The Almoravid Emir, Abu Bakr, preferred to keep his own headquarters in the Saharan region, south of the Atlas Mountains. But he made certain that his pious and promising young cousin, Youssef ibn Tachfine, was placed in command of the Marrakech base camp. Youssef proved himself to be a brilliant general, not only subduing all of central and northern Morocco, but eventually he even took his legions across the Mediterranean to defeat the Christian Castilians at the Battle of Zallaqa. After the death of Abu Bakr in 1087, Youssef ibn Tachfine was his natural successor, ruling over an empire that now stretched from the banks of the Niger to the foothills of the Pyrenees. Marrakech was well placed to act as a centre for such a vast domain, and in the reign of Youssefs son Ali, a great circuit of walls was built to guard the magnificent series of palaces, storehouses and public buildings.

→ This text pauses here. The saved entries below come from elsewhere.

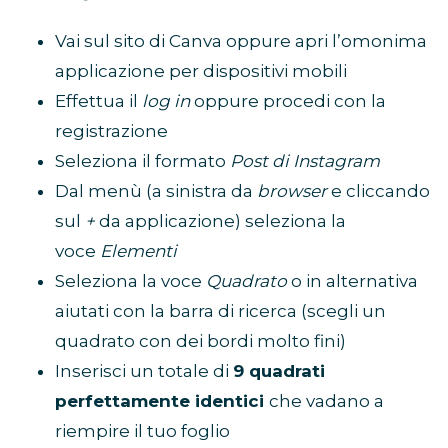
Vai sul sito di Canva oppure apri l’omonima
applicazione per dispositivi mobili
Effettua il
log in
oppure procedi con la
registrazione
Seleziona il formato
Post di Instagram
Dal menù (a sinistra da
browser
e cliccando
sul
+
da applicazione) seleziona la
voce
Elementi
Seleziona la voce
Quadrato
o in alternativa
aiutati con la barra di ricerca (scegli un
quadrato con dei bordi molto fini)
Inserisci un totale di
9 quadrati
perfettamente identici
che vadano a
riempire il tuo foglio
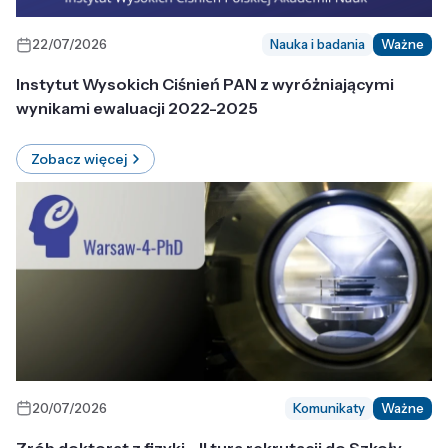
22/07/2026
Nauka i badania
Ważne
Instytut Wysokich Ciśnień PAN z wyróżniającymi
wynikami ewaluacji 2022-2025
Zobacz więcej
20/07/2026
Komunikaty
Ważne
Zrób doktorat z fizyki - II tura rekrutacji do Szkoły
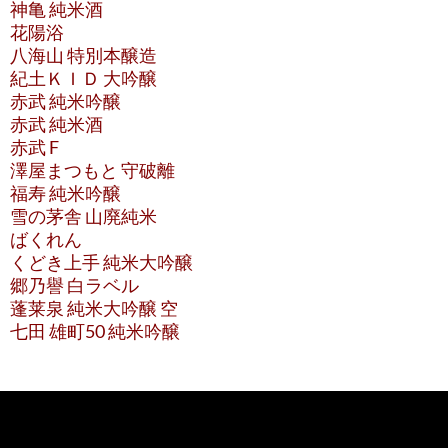
神亀 純米酒
花陽浴
八海山 特別本醸造
紀土ＫＩＤ 大吟醸
赤武 純米吟醸
赤武 純米酒
赤武 F
澤屋まつもと 守破離
福寿 純米吟醸
雪の茅舎 山廃純米
ばくれん
くどき上手 純米大吟醸
郷乃譽 白ラベル
蓬莱泉 純米大吟醸 空
七田 雄町50 純米吟醸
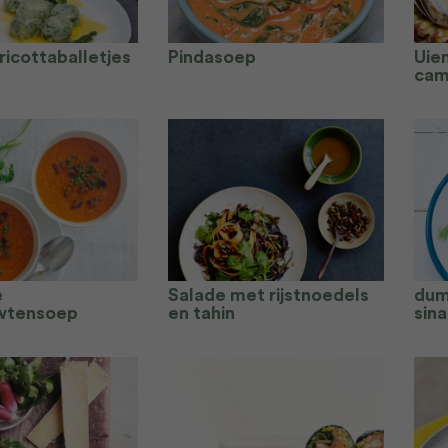
ricottaballetjes
Pindasoep
Uie
cam
e
Salade met rijstnoedels
dum
wtensoep
en tahin
sin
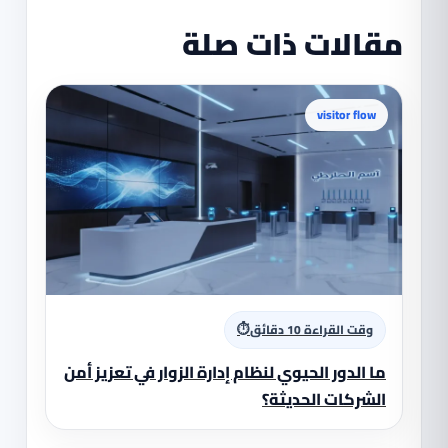
مقالات ذات صلة
visitor flow
⏱
وقت القراءة 10 دقائق
ما الدور الحيوي لنظام إدارة الزوار في تعزيز أمن
الشركات الحديثة؟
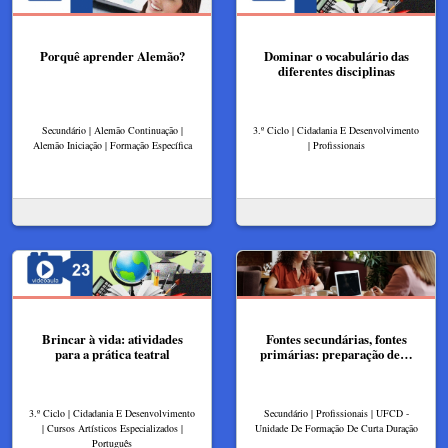
Porquê aprender Alemão?
Dominar o vocabulário das
diferentes disciplinas
Secundário | Alemão Continuação |
3.º Ciclo | Cidadania E Desenvolvimento
Alemão Iniciação | Formação Específica
| Profissionais
Brincar à vida: atividades
Fontes secundárias, fontes
para a prática teatral
primárias: preparação de…
3.º Ciclo | Cidadania E Desenvolvimento
Secundário | Profissionais | UFCD -
| Cursos Artísticos Especializados |
Unidade De Formação De Curta Duração
Português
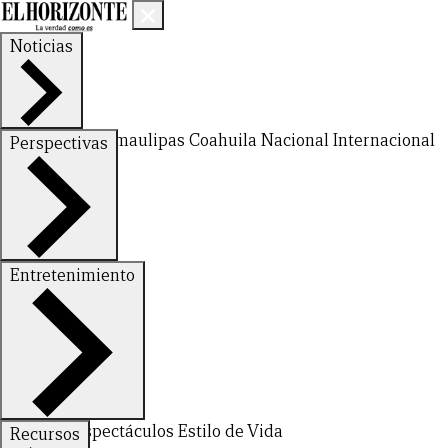
Noticias
Nuevo León
Tamaulipas
Coahuila
Nacional
Internacional
Perspectivas
Finanzas
Opinión
Entretenimiento
Deportes
Espectáculos
Estilo de Vida
Recursos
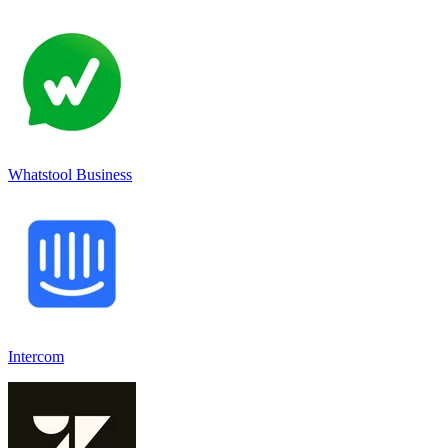
Whatstool Business
Intercom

All this, even the great mosque that they built, was flattened by the next dynasty, the Almohads, who were ferociously jealous of the achievements of their predecessors. It was the Almohads who built the great Koutoubia mosque, whose minaret still dominates the skyline of Marrakech. An earlier attempt (whose ruins can still be seen beside the Koutoubia) was abandoned, either because it was deemed unpropitious or wrongly aligned to Mecca. It may be that it was this neglected predecessor which gave birth to the name of the square, Jemaa el Fna, the mosque that came to nothing. Certainly the earliest accounts of Marrakech mention that storytellers used to gather outside the walls of the Koutoubia. Or the name might refer to a mosque that was never completed by a Shereefian dynasty (known disrespectfully as the Saadians) that ruled over Morocco in the 16th century. This abandoned site was cleared on the orders of Sultan Moulay Ismail in the 17th century, and a market square was constructed for the use of the people. Other legends about the origins of the name Jemaa el Fna play with different translations of the Arabic, which allow them to imagine the place as a bewitched old cemetery, the Assembly of the Dead, or the site of the future Mosque of Eternity, which is said to await the coming of the Mahdi at the end of time. What seems certain is that for about a thousand years there have been storytellers in this place, attended by circles of amused, shocked and titillated listeners.